Sánchez justificou a amnistia como a necessidade de "fortalecer" o reencontro entre Espanha e a Catalunha, que considera ter iniciado quando chegou a primeiro-ministro, em 2018.
Desde então, Sánchez indultou dirigentes catalães que estavam presos e alterou o Código Penal em benefício de independentistas acusados pela justiça.
O líder socialista tem defendido que há agora "convivência" na Catalunha, e não "a confrontação" que havia em 2018, quando chegou ao Governo, e sublinha que não está em curso qualquer processo de autodeterminação unilateral.
Milhares de pessoas abrangidas por amnistia
Milhares de pessoas estão envolvidas em processos judiciais relacionados com a autodeterminação da Catalunha, podendo agora ser abrangidas pela amnistia acordada entre os socialistas espanhóis e os partidos catalães.
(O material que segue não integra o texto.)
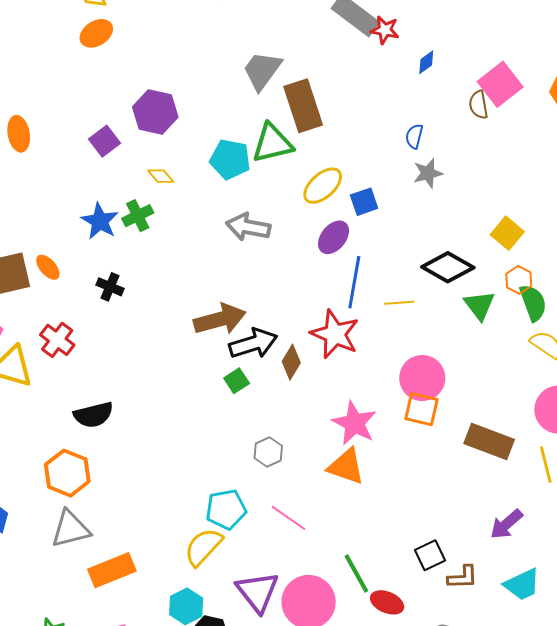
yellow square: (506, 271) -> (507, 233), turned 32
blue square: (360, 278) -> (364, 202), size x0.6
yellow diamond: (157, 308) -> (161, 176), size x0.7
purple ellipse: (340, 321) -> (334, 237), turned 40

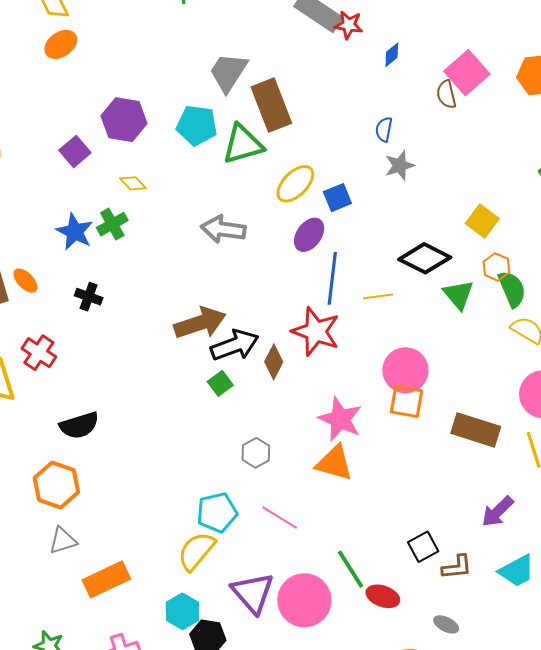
cyan pentagon: (230, 159) -> (197, 125), moved
gray triangle: (71, 529) -> (63, 541), size x0.7

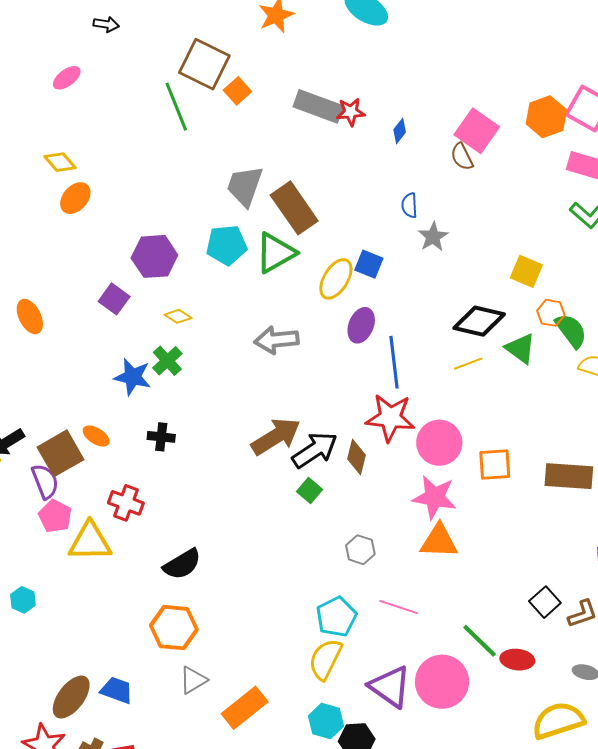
blue square: (337, 198) -> (369, 264), moved, turned -32
yellow line: (378, 296) -> (468, 364), moved
pink circle: (405, 370) -> (439, 443), moved

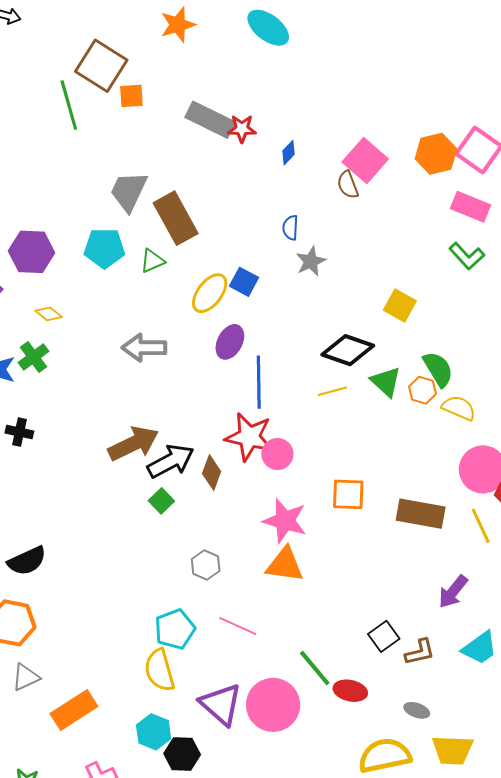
orange square: (237, 91) -> (131, 96), turned 32
green triangle: (276, 253) -> (152, 261), size x0.6
orange hexagon: (551, 313) -> (423, 390), moved
pink circle: (439, 443) -> (277, 454), moved, size x0.7
yellow semicircle: (325, 659) -> (160, 670), turned -48

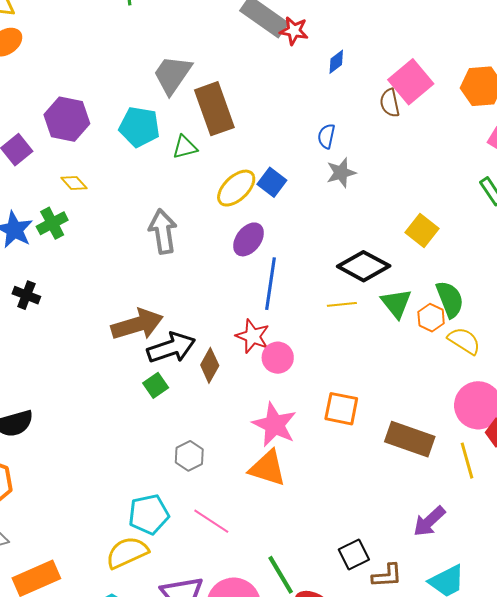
gray arrow: (144, 348) -> (163, 231), turned 72
red star: (249, 437) -> (253, 336), size x0.7
yellow semicircle: (160, 670) -> (127, 553), turned 72

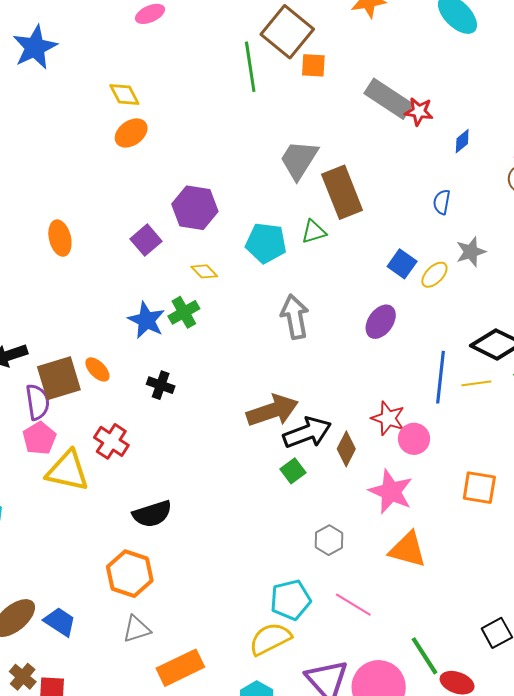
cyan pentagon: (139, 127) -> (266, 243), moved
blue semicircle: (326, 136) -> (442, 202), moved
yellow ellipse: (236, 188) -> (434, 275), moved, size x0.7
blue line: (271, 284) -> (441, 377), moved
pink star: (275, 425) -> (391, 492), moved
Não existe um levantamento oficial de quantas pessoas estão acusadas pela justiça ou envolvidas em investigações judiciais e policiais dentro do processo que culminou com uma declaração unilateral de independência da Catalunha em 2017. Os números conhecidos são da associação Òmnium Cultural, uma das entidades da sociedade civil catalã que defende a independência da região.
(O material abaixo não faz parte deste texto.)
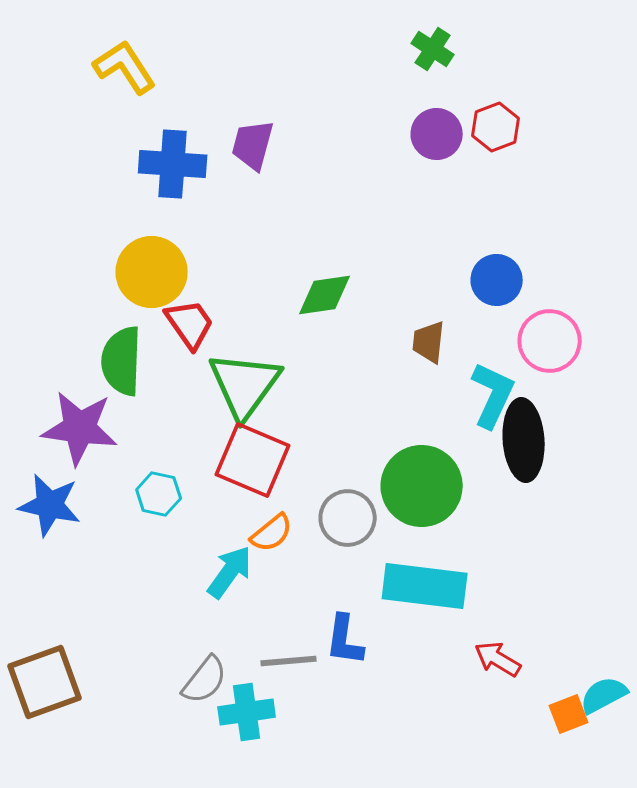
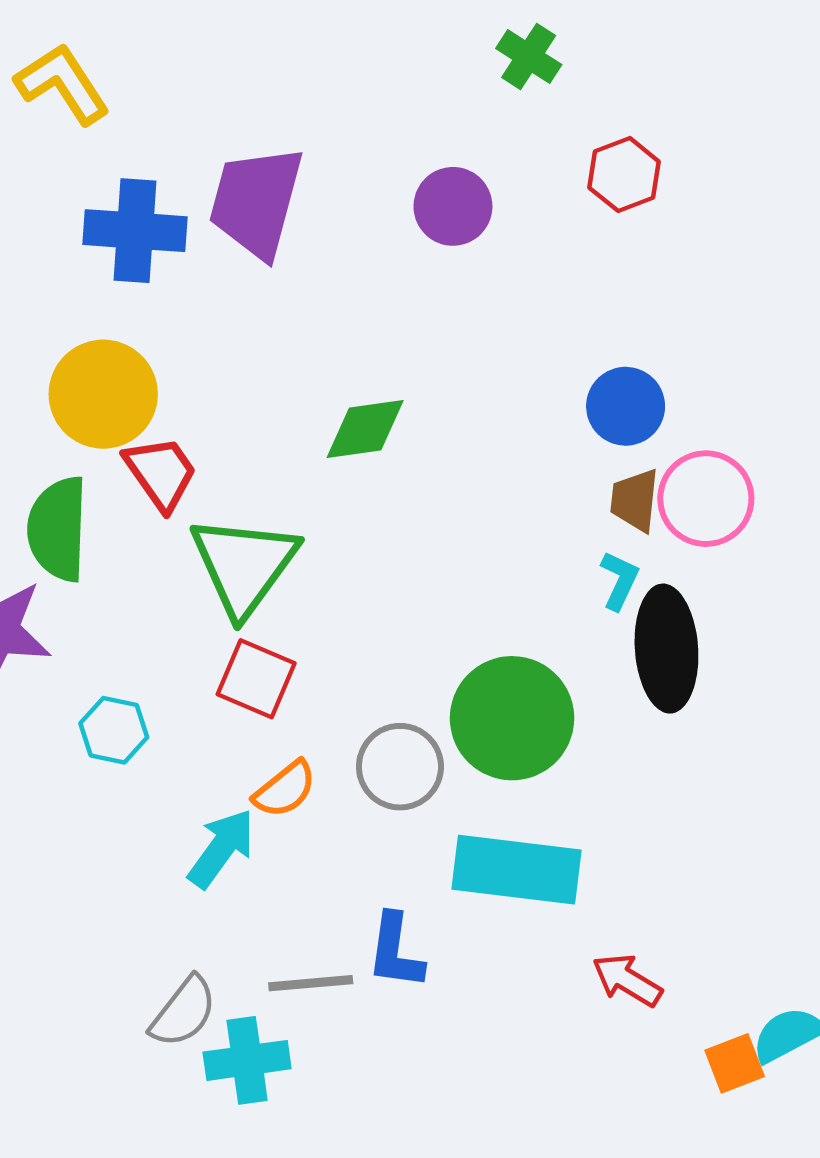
purple circle: (437, 134) -> (453, 206), moved
purple trapezoid: (253, 145) -> (256, 202), size x1.5
brown trapezoid: (429, 342) -> (635, 500), moved
cyan L-shape: (493, 395) -> (620, 580), size x0.6
red square: (253, 460) -> (256, 679), size x0.7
Segundo esta associação, há 1460 pessoas já julgadas ou ainda a braços com a justiça desde 2017 por causa da tentativa de autodeterminação da Catalunha.
Além de pessoas investigadas, acusadas ou já julgadas pelos acontecimentos de 2017, há outras na mesma situação por causa de manifestações e distúrbios nos anos seguintes.
Nesse grupo de 1460 pessoas há várias acusadas ou investigadas por terrorismo pela justiça espanhola, por causa de ações como o bloqueio do aeroporto de Barcelona ou a alegada organização de tentativas de assalto a instituições e outras infraestruturas.
Além de políticos então no governo e no parlamento regional, dirigentes de associações e manifestantes, entre as quase 1500 pessoas identificadas pela Òmnium Cultural estão dezenas de autarcas, funcionários públicos ou diretores de escolas que, por exemplo, organizaram espaços para as votações no referendo de 1 de outubro de 2017.
Entre os potenciais beneficiários da amnistia estão ainda os dirigentes catalães que nunca foram julgados por terem fugido de Espanha dias depois da declaração unilateral de independência de 2017, como o então presidente do governo catalão, Carles Puigdemont, que vive desde aquele ano na Bélgica e negociou agora a lei da amnistia com os socialistas.